I tried to extract the core issue from our actual code. But maybe it is not actually showing the real issue. We have quite complex jsonnet that works in go-jsonnet but was getting stack overflow in jrsonnet. I was trying to pinpoint which jsonnet code is doing that, but concluded it was just something around how many of those "mutations" we have in the list.
os-stack does nothing here, only max-stack will help
For me we had to actually bump os-stack on jrsonnet to make our code work. So maybe the issue is somewhere else. I was not really able to understand where is it happening since it only gives:
thread 'main' has overflowed its stack
fatal runtime error: stack overflow
Is there a way to debug this better?
Oh, so it happens in the real code, not this one.
Yes, only os-stack will help here then.
Unfortunately, Rust/C++ are unable to recover from stack overflow, only golang is invulnerable to this due to dynamic stack size.

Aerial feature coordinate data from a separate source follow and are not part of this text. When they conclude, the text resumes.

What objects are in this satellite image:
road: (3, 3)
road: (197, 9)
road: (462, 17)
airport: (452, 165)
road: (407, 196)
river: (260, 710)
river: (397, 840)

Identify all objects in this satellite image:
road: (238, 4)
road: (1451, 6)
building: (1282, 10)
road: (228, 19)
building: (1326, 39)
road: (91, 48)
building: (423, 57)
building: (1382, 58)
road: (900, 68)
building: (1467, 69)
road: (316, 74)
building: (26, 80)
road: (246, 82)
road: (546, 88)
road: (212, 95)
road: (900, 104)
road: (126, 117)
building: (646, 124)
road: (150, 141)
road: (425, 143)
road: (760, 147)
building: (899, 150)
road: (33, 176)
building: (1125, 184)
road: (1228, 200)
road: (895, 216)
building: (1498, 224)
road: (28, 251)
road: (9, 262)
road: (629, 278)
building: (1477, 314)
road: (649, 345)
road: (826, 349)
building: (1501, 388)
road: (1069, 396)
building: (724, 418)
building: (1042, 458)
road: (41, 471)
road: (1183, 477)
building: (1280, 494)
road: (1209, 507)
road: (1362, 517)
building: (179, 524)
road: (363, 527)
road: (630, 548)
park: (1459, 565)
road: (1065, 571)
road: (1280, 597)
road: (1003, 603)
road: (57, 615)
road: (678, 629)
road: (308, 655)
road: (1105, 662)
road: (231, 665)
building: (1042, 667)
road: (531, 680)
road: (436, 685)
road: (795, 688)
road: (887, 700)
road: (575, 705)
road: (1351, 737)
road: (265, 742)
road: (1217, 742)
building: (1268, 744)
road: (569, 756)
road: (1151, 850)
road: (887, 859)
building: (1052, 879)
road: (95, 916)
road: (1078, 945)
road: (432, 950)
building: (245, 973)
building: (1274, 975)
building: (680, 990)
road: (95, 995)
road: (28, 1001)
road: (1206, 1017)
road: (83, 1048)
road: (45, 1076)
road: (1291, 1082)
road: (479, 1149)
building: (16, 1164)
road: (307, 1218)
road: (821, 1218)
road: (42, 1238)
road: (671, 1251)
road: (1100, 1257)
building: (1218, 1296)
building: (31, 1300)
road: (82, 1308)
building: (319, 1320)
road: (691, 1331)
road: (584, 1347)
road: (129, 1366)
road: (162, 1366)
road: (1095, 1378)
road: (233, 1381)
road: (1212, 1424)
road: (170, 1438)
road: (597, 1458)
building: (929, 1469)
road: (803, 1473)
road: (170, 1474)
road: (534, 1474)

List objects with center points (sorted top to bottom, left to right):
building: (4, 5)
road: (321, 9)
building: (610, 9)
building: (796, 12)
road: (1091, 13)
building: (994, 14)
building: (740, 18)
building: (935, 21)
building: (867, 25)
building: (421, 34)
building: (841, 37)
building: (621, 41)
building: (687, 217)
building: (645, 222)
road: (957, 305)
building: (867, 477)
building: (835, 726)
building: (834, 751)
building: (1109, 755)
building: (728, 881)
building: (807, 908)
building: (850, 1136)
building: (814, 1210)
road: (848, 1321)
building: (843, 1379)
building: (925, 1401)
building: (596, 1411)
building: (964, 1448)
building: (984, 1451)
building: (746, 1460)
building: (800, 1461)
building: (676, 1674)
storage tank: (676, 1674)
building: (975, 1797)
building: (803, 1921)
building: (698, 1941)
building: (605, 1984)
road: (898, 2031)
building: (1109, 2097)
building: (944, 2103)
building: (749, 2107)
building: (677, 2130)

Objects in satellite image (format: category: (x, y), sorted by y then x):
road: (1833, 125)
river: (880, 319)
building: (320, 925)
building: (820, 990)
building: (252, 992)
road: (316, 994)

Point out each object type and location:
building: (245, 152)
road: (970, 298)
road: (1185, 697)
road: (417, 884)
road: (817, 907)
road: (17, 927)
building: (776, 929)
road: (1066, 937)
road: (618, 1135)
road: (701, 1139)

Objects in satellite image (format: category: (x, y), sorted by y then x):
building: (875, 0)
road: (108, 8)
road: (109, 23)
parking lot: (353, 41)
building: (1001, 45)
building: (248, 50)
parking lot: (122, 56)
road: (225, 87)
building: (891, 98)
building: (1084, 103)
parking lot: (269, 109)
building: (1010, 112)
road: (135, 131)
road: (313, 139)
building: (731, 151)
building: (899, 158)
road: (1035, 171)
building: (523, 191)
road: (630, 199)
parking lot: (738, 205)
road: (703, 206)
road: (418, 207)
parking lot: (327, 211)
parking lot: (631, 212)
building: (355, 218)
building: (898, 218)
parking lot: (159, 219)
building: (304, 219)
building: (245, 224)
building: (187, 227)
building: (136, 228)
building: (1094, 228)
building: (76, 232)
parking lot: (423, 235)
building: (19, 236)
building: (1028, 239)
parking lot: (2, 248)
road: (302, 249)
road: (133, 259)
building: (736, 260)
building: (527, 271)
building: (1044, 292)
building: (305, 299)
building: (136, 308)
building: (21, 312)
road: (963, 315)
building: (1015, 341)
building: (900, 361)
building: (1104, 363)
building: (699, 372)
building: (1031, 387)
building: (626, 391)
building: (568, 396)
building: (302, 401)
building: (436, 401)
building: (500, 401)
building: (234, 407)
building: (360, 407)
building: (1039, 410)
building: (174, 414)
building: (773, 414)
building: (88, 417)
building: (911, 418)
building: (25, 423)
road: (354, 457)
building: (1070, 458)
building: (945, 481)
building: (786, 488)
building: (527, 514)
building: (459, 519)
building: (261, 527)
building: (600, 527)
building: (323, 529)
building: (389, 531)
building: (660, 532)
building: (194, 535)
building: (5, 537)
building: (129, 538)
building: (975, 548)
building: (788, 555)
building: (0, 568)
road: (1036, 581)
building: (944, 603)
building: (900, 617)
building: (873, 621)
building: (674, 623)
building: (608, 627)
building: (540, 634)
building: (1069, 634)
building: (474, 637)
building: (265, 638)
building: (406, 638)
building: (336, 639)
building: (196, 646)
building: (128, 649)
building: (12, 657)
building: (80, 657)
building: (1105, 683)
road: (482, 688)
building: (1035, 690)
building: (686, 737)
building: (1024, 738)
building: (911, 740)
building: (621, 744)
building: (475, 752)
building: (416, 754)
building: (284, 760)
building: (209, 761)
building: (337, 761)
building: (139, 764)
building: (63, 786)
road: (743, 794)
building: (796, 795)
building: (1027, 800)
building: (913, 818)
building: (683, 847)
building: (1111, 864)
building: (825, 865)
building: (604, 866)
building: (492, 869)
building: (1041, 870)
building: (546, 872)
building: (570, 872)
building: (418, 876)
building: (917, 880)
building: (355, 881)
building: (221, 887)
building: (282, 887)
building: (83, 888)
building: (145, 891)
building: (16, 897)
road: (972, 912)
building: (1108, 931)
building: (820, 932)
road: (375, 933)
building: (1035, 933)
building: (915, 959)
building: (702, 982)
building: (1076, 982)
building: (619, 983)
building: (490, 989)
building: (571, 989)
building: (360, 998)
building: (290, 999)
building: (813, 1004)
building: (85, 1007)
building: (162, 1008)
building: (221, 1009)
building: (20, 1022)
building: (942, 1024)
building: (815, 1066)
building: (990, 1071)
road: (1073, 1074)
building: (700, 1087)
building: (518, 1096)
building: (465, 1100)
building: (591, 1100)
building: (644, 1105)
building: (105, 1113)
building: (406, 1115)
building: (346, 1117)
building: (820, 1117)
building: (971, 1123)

Sometimes, when increasing --max-stack, you also need to increase --os-stack to make it fit. If you get fatal runtime error: stack overflow - then it's the time to increase os-stack
I am planning on finishing #121, which will solve many stack size issues.
EDIT: Turns out, there is a way to grow stack in rust safely: https://docs.rs/stacker/latest/stacker/ I'll try to add it in couple of places, it would be useful even with proper TCO, because my TCO implementation will have escape hatches for easier builtins implementation
Great. We will evaluate once next version is released. Thank you
I have implemented dynamic stack growth on master, so you should not experience need to use --os-stack anymore. However, max-stack is still there, and its limit is not changed. I will not do anything with it, because its current limit is reasonable, and its usage is just different from go-jsonnet.
While this is not a permanent solution, this issue is resolved for now, with better solution in development.